'''

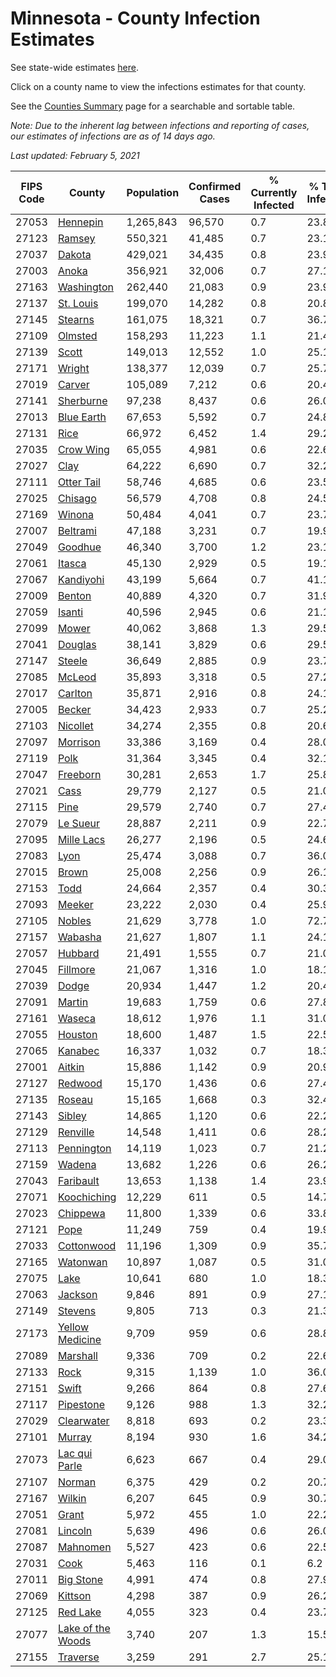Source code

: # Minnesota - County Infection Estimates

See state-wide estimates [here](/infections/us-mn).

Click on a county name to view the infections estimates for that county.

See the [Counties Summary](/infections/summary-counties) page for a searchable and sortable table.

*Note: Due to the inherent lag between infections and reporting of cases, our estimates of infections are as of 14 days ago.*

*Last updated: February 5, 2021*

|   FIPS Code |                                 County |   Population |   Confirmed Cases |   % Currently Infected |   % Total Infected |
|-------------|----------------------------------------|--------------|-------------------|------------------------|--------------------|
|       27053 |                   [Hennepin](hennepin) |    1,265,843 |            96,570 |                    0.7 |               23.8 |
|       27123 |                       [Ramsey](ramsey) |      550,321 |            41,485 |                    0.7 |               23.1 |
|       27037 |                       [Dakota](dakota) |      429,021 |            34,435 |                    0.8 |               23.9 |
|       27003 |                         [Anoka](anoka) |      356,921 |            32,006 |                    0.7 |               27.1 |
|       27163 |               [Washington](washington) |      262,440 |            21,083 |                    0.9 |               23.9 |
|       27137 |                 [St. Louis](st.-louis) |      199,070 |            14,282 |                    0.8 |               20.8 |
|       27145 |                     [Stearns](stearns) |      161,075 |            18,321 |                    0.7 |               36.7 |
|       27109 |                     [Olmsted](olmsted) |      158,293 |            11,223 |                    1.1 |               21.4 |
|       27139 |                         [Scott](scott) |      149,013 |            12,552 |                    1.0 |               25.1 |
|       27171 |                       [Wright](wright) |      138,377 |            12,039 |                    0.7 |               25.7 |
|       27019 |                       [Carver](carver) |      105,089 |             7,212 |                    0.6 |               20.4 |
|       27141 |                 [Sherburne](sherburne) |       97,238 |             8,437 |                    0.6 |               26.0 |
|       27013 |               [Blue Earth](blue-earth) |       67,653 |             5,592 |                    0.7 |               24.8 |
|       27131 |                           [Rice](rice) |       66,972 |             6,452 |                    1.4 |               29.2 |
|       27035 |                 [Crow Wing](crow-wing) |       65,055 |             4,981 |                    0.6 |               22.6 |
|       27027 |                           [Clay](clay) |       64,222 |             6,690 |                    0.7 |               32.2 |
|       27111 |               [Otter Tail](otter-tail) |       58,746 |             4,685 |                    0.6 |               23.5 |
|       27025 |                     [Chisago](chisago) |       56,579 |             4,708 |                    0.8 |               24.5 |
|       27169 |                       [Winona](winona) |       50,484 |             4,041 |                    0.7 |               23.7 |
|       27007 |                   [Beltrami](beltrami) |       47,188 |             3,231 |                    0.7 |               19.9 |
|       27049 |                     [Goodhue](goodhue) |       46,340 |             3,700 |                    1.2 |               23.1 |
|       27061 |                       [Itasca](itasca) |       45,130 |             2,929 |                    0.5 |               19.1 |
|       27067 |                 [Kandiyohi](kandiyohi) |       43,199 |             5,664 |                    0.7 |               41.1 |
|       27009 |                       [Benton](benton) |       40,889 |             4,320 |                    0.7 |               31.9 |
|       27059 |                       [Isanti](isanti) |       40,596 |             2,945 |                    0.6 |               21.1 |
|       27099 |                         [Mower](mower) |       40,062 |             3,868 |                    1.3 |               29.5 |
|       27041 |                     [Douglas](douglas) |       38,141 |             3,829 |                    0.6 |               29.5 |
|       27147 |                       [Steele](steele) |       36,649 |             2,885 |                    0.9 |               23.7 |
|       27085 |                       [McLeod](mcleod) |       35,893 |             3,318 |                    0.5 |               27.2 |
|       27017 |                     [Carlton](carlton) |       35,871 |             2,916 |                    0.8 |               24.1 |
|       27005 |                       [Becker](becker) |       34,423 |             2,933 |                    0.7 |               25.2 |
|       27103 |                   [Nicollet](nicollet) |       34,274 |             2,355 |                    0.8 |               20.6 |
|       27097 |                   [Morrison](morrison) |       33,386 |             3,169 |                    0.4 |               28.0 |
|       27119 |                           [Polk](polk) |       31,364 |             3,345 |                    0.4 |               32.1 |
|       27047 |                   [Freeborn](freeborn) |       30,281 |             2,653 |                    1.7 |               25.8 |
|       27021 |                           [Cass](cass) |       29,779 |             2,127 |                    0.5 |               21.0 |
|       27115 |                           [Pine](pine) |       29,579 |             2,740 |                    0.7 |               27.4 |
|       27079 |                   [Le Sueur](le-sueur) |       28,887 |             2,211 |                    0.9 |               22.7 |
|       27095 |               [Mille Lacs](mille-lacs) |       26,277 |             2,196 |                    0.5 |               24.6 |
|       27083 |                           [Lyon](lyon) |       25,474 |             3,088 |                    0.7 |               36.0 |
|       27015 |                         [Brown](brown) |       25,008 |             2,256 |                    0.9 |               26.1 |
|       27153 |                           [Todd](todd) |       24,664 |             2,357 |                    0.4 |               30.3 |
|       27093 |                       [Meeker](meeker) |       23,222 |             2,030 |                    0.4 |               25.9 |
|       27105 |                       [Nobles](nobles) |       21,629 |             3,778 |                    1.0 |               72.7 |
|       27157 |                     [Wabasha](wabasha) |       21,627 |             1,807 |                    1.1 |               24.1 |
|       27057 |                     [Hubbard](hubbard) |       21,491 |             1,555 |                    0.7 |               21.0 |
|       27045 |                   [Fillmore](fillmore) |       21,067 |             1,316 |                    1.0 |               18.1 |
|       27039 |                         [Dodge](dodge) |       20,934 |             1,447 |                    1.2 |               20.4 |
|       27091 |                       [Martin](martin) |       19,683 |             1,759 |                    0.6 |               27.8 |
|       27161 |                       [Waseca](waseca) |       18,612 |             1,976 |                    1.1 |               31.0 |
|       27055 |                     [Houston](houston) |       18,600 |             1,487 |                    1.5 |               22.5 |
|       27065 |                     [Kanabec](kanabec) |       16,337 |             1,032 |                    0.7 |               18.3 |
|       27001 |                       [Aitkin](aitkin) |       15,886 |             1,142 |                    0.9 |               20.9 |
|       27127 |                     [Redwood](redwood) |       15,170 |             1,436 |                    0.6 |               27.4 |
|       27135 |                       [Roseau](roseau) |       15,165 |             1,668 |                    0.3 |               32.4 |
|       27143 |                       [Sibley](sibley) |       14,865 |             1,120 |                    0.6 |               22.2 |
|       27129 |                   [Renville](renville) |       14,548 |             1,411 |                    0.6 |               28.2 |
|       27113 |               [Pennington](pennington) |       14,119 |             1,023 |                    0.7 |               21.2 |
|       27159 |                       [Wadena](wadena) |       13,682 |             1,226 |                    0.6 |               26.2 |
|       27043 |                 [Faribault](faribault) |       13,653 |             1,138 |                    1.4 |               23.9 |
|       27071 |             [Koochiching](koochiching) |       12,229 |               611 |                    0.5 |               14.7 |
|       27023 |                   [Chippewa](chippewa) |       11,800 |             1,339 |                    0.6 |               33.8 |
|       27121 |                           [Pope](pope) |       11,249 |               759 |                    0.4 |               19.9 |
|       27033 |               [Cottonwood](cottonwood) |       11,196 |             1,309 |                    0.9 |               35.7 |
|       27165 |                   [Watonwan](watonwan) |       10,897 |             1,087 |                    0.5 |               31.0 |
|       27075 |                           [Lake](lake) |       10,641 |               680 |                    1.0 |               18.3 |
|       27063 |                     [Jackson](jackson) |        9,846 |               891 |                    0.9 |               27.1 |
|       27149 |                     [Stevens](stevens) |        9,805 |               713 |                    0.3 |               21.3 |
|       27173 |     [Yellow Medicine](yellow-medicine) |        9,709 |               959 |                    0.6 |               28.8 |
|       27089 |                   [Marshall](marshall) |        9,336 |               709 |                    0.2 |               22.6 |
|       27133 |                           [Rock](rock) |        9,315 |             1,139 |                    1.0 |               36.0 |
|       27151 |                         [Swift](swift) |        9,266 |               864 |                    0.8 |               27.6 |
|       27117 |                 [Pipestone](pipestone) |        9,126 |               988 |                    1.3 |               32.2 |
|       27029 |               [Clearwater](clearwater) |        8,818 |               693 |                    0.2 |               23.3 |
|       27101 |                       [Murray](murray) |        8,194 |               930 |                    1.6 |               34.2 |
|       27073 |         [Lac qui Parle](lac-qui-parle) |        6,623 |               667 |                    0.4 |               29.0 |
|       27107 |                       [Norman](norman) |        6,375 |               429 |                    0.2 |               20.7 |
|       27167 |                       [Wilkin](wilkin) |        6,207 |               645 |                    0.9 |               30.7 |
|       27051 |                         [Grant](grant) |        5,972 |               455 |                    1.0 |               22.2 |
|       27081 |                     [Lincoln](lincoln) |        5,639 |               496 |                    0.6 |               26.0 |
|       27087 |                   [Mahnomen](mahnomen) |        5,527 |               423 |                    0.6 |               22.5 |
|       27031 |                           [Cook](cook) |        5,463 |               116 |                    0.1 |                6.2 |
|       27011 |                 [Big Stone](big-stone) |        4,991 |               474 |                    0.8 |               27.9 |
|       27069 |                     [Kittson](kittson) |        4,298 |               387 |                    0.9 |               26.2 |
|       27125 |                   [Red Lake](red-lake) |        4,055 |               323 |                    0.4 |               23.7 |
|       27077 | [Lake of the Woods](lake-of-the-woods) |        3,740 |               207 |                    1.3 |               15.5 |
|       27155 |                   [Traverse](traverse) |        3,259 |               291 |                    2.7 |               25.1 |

'''

Please take the lines from the beginning of the data above through the line holding "February 5, 2021*" and transcribe them exactly, without any pictures.

> **SOLVED PROBLEM**:
Source code

: # Minnesota - County Infection Estimates

See state-wide estimates [here](/infections/us-mn).

Click on a county name to view the infections estimates for that county.

See the [Counties Summary](/infections/summary-counties) page for a searchable and sortable table.

*Note: Due to the inherent lag between infections and reporting of cases, our estimates of infections are as of 14 days ago.*

*Last updated: February 5, 2021*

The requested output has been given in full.